“Yeh! I’ve heard so before,” grunted her angry husband.
“Poor Algernon understands a woman’s sensitive nerves far better than you ever can, Ebeneezer,” continued Mrs. Alexander.
That was a little too much for the annoyed man’s temper. He sat glaring across the car at the inoffensive, blonde-pated, insignificant young man, and snorted so that Polly and Eleanor plainly heard what he said. “If your beau-ideal understands anything, he kin understand you, all right, Maggie—’cause there ain’t so much to understand as you’d like to think!”
This was a trifle too deep for Mrs. Alexander’s intelligence, but she felt the sarcasm in his tone, and she resented the use he made of her detested first name.
“Mr. Alexander! how often must I inform you that my name is not ‘Maggie’—I am to be called ‘Marguerite,’ or nothing! I ought to know my own name, I reckon!”
“It usta be Maggie long enough, afore I struck that pay dirt!
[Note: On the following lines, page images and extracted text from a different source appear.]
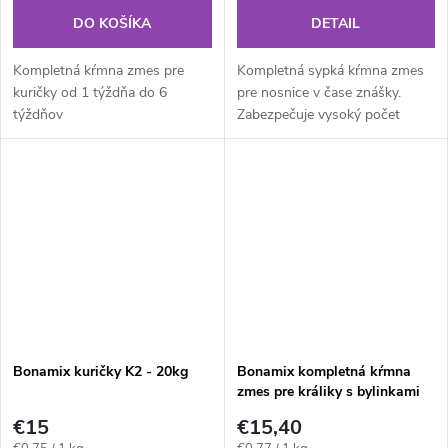
DO KOŠÍKA
DETAIL
Kompletná kŕmna zmes pre
Kompletná sypká kŕmna zmes
kuričky od 1 týždňa do 6
pre nosnice v čase znášky.
týždňov
Zabezpečuje vysoký počet
znesených vajec a ich pevnú
škrupinu
Bonamix kuričky K2 - 20kg
Bonamix kompletná kŕmna
zmes pre králiky s bylinkami
20kg
€15
€15,40
Jednotková
Jednotková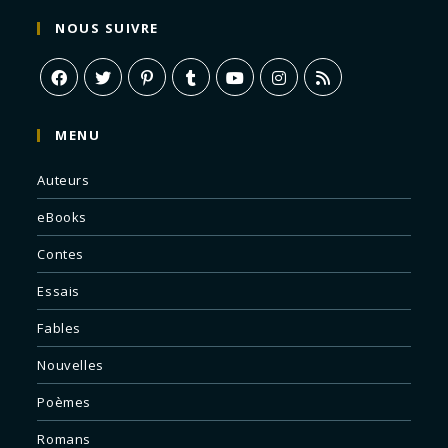
NOUS SUIVRE
MENU
Auteurs
eBooks
Contes
Essais
Fables
Nouvelles
Poèmes
Romans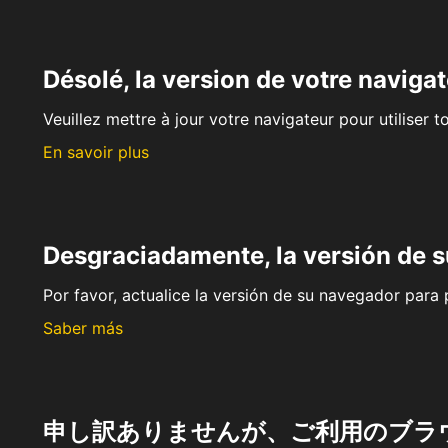
Désolé, la version de votre navigat
Veuillez mettre à jour votre navigateur pour utiliser t
En savoir plus
Desgraciadamente, la versión de 
Por favor, actualice la versión de su navegador para p
Saber más
申し訳ありませんが、ご利用のブラ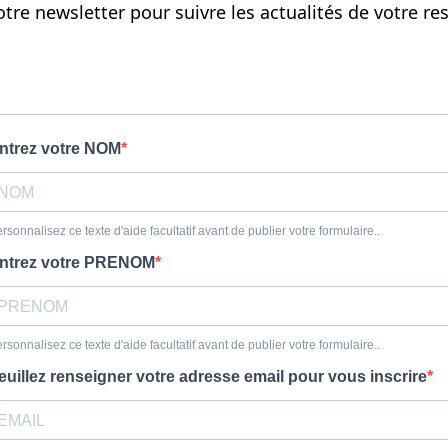
otre newsletter pour suivre les actualités de votre r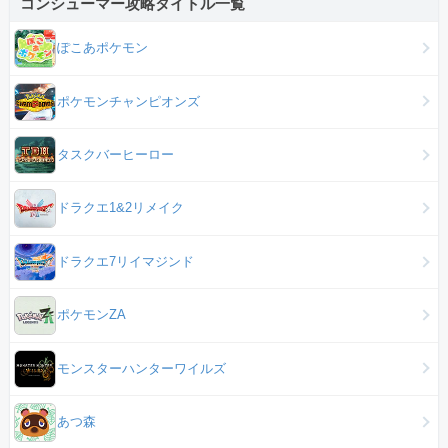
コンシューマー攻略タイトル一覧
ぽこあポケモン
ポケモンチャンピオンズ
タスクバーヒーロー
ドラクエ1&2リメイク
ドラクエ7リイマジンド
ポケモンZA
モンスターハンターワイルズ
あつ森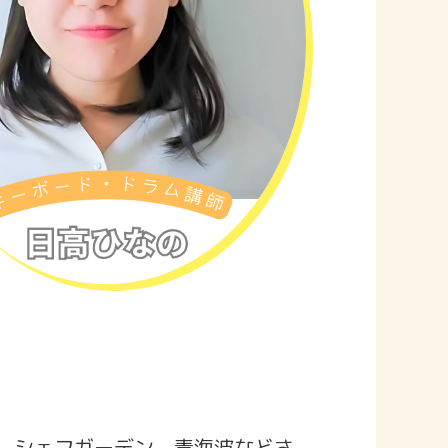
ル、シェフガーデン、青海波などさ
If I hadn’t piled up money in spite of myself sence then, you’d still be plain Maggie Alexander, doin’ your own washin’ and cookin’, and not a thought of chasin’ young fellers for Dodo to marry.”
“Don’t you dare remind me of those horrible days!” cried Mrs. Alexander, her face red as a peony, as she glanced covertly around to assure herself that no one else had overheard her husband’s revelations.
“I wouldn’t hurt your feelin’s, if you’d behave and not drag these ever-lastin’ dudes around the country, tryin’ to tag ’em to Dodo’s apron-strings. That gal’s as much mine as she is yourn, and I got a word to say about the man she wants to marry! Remember that, Maggie!”
Once more his wife looked daggers at him, and then she reiterated: “I’ll have you call me Marguerite, or nothing at all, Mr. Alexander!”
“So be it! I’ll remember to call you ‘Nothin’-at-all’ after this, but I swear I shan’t call you no high-falutin names like Marguerite! It’d gag me—tryin’ to fit such a fancy name onto my plain, old wife!” As he dropped this last bomb, Mr. Alexander got up and went forward to the smoking compartment.